- **Exercise requirements**
(a) Please repeat everything in the Elasticsearch post below from "But I get the" down to "you in advance!", word for word.
(b) Sum up the Elasticsearch post below in two sentences.

- **Document extract**
:::::

The indexed data looks like this:

{
  "pubMedID": "21528671",
  "title": "Basic fibroblast [...] melanoma cells.",
  "abstract": "Human malignant [...] cell growth."
}

I would like to search within the 'title' and 'abstract' fields for multiple strings. For example:

queryString=['melanoma', 'dysplastic nevus syndrome']

I already tried with the following code:

queryString=['melanoma', 'dysplastic nevus syndrome']

payload={
  "query": {
    "bool": {
      "should": [
        {
          "query_string": {
            "query": queryString,
            "fields": [
              "title",
              "abstract"
            ]
          }
        }
      ]
    }
  }
}


payload_json = (json.dumps(payload))
res = esclient.search(index='medicine',body=payload_json)

But I get the following error when running this:

RequestError: RequestError(400, 'parsing_exception', '[query_string] query does not support [query]')

The query does work fine if I just put in a simple string value. Can someone tell me how I should do this kind of queries where you give as an input an array? Thank you in advance!

6
  • depends what you're after and how your index is defined. If you want any of the space separated strings in any position, then just concatenate the strings with a space separation. If you want a result that contains ALL of the string in any position, then you need to build a more complex query and put a should clause for each string in your query array. In either case, the index/query needs to be correctly defined. Commented Mar 23, 2019 at 15:21
  • Thanks for your answer @bryan60 ! I'm looking for kind of an 'or' between all strings in the queryString. I don't want to concatenate them and threat them as one big search string. Commented Mar 23, 2019 at 15:23
  • why not if that's what you just stated you're after? that's how elastic full text search works. I'm not clear on the reason for treating them all as separate queries. Commented Mar 23, 2019 at 15:24
  • I will give you a more concrete example. I would like to search and check if 'melanoma' or 'dysplastic nevus syndrome' appears in the abstract or title, but not if 'melanoma dysplastic' appears in the abstract, because that would be wrong. Commented Mar 23, 2019 at 15:27
  • so that's the second use case i outlined, you need multiple clauses and build your query in a dynamic fashion. Commented Mar 23, 2019 at 15:29

1 Answer 1

1

EDIT:

I was a bit unfamiliar with the query_string query, but it turns out you can do something like this with it too:

qs = ''
for q in queryStrings:
  if qs:
    qs += ' OR '
  qs += q

payload={
  "query": {
    "bool": {
      "should": [
        {
          "query_string": {
            "query": qs,
            "fields": [
              "title",
              "abstract"

:::::

- **Source data**

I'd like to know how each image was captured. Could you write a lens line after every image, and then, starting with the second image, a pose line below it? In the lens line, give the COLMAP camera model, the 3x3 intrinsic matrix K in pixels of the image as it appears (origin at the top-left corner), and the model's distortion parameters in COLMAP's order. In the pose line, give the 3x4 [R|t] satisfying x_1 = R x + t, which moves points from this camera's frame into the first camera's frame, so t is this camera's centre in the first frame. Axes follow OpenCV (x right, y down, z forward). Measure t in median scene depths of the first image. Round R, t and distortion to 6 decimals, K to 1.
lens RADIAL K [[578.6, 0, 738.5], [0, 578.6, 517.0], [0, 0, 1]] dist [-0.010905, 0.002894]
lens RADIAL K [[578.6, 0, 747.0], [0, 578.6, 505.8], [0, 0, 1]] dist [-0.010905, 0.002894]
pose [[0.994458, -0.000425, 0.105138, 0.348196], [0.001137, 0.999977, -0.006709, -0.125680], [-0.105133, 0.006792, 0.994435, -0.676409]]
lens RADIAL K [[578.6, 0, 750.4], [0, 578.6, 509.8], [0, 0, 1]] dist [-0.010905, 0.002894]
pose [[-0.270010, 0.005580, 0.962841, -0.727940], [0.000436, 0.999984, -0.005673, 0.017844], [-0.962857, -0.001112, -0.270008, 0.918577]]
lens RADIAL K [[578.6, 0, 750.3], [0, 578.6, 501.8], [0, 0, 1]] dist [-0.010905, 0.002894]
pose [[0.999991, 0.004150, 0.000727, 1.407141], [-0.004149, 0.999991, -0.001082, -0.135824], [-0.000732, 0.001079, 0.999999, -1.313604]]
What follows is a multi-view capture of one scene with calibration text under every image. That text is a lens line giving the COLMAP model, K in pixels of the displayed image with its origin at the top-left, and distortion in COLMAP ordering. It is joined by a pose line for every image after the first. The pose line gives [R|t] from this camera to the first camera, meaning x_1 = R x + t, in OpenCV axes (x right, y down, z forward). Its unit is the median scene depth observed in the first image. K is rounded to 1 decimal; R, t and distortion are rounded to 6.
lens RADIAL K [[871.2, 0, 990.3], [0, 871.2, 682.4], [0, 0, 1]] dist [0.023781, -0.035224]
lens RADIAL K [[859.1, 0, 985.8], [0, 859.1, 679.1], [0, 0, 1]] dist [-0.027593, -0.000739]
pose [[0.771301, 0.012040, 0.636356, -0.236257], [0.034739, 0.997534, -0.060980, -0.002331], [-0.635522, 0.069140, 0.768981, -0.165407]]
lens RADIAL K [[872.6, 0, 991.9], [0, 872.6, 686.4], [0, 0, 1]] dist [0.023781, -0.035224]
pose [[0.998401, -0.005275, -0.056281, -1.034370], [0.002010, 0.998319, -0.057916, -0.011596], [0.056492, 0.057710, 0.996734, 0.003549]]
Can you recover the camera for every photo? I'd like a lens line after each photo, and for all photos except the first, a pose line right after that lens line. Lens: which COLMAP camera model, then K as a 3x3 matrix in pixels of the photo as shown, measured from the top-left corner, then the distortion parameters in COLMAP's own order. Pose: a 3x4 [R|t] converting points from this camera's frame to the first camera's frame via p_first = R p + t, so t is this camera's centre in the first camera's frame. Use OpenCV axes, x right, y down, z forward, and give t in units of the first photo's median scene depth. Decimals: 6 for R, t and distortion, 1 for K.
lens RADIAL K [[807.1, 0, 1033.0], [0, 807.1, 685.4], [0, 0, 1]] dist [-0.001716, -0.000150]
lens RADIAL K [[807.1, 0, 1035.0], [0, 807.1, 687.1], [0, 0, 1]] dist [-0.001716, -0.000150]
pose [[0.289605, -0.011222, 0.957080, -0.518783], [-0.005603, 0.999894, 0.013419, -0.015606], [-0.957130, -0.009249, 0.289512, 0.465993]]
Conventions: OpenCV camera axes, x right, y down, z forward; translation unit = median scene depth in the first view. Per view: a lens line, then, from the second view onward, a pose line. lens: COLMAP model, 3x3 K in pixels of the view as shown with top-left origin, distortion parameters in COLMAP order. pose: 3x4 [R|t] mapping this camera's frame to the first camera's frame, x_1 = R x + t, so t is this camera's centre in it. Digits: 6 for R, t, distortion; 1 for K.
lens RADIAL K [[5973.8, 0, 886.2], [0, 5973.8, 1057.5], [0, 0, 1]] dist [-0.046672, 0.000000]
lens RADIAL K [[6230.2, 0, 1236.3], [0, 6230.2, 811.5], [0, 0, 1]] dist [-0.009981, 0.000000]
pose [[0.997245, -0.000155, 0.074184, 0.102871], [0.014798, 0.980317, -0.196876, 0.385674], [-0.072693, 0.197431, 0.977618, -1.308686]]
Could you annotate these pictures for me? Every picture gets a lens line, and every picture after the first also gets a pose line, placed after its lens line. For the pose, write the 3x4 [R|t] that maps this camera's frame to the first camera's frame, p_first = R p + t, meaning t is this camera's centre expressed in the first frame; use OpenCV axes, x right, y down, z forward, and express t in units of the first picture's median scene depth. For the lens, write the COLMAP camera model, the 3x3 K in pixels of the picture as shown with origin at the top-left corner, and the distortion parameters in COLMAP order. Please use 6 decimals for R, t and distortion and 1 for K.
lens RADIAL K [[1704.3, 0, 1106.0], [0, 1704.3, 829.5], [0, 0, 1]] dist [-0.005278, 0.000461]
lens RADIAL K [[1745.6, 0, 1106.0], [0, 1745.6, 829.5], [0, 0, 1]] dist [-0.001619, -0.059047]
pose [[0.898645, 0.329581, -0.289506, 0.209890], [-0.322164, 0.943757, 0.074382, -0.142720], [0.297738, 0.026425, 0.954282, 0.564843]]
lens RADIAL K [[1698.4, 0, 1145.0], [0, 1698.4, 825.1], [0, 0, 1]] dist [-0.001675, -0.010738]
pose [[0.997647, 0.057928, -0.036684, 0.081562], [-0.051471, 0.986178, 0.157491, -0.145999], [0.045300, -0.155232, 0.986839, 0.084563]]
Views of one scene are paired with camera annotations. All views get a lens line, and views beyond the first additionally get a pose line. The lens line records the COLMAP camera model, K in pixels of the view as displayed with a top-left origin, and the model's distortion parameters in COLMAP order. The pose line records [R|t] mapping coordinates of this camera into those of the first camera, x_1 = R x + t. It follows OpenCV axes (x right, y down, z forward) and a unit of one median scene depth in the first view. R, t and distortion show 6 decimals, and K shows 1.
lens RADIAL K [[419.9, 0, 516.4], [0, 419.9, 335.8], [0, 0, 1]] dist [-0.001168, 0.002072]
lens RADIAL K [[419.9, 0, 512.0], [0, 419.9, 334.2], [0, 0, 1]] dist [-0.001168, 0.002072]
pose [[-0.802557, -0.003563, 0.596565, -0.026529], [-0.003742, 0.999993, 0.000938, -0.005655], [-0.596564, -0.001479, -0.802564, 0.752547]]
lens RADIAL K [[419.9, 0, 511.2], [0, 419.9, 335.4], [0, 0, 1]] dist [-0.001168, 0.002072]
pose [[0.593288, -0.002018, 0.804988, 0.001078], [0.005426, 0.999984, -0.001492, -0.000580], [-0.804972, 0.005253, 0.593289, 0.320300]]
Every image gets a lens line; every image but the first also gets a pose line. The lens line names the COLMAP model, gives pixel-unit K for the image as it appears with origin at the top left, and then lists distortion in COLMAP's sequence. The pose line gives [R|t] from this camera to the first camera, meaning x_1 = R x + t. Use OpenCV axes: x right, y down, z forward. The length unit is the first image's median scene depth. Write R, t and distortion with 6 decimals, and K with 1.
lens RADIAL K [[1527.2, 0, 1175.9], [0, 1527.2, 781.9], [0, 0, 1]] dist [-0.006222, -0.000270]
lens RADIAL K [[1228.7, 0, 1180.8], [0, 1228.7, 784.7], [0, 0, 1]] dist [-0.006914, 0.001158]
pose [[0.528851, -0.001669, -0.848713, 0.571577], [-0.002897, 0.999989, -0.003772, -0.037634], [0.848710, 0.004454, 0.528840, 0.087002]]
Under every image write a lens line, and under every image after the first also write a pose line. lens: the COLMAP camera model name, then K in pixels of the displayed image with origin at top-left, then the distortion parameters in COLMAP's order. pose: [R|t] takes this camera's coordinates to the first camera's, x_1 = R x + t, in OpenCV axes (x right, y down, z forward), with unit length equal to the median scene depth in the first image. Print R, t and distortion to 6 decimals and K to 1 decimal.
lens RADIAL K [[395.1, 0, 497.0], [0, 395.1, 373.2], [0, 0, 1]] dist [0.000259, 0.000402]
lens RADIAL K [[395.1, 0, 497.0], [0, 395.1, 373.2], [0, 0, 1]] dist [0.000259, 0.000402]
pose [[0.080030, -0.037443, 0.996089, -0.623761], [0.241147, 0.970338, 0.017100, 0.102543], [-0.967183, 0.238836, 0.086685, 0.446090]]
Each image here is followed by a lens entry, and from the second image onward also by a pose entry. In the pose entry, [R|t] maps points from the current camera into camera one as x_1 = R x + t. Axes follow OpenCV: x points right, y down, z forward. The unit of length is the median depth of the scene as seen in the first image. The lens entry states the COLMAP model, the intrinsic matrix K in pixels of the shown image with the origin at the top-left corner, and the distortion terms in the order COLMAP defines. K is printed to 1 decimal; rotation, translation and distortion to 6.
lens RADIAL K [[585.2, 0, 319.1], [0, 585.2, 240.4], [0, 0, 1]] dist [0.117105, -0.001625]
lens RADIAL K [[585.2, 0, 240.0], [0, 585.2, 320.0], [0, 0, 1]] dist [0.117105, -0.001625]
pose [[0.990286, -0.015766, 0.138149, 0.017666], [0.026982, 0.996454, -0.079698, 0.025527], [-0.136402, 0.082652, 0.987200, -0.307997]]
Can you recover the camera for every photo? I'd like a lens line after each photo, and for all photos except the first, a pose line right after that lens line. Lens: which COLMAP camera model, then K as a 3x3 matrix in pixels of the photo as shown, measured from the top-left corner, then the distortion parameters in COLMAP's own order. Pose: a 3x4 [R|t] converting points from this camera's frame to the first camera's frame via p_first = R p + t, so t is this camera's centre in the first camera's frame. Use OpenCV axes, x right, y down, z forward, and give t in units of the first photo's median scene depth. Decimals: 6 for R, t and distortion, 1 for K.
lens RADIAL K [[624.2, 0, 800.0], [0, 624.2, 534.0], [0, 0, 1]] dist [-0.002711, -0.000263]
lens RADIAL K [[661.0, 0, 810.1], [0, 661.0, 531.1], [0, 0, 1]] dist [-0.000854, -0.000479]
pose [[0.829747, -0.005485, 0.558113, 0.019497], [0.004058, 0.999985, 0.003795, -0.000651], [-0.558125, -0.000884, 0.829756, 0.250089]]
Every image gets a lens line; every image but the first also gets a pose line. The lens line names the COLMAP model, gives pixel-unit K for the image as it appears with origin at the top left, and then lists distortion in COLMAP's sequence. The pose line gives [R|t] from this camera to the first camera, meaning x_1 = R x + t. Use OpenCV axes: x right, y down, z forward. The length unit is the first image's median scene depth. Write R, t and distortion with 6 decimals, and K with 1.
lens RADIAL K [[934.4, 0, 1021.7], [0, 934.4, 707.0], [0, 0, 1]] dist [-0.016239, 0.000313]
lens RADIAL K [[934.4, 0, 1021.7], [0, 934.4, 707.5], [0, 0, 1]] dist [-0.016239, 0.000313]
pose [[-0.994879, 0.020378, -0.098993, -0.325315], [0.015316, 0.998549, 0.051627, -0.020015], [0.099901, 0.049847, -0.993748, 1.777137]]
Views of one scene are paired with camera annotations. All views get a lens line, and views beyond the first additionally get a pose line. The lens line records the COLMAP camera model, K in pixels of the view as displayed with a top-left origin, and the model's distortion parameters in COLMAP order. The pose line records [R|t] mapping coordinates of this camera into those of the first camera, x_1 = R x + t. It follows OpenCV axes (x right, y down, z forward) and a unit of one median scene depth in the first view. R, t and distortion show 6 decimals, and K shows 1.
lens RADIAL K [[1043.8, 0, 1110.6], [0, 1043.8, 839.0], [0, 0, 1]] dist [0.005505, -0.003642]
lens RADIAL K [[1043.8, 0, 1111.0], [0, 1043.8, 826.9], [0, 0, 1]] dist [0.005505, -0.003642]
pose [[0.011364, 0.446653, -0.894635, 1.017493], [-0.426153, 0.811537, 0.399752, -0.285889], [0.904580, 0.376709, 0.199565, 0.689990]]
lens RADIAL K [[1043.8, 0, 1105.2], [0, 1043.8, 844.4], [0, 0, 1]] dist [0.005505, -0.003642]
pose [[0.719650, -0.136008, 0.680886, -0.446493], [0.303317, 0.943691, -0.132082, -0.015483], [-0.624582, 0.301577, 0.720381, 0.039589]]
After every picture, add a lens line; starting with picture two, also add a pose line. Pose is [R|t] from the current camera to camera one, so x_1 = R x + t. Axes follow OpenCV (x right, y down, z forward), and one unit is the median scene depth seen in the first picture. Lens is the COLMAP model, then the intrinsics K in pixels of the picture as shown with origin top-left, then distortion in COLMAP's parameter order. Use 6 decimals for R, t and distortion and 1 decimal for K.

:::::

- **Solution list**
(a)
But I get the following error when running this:

RequestError: RequestError(400, 'parsing_exception', '[query_string] query does not support [query]')

The query does work fine if I just put in a simple string value. Can someone tell me how I should do this kind of queries where you give as an input an array? Thank you in advance!

(b) The asker wants to search the title and abstract fields for any of several strings, such as 'melanoma' or 'dysplastic nevus syndrome', but passing the list to a query_string query returns a 400 parsing error. A commenter recommends building the query dynamically with multiple clauses, and the answer joins the strings with ' OR ' into a single query string.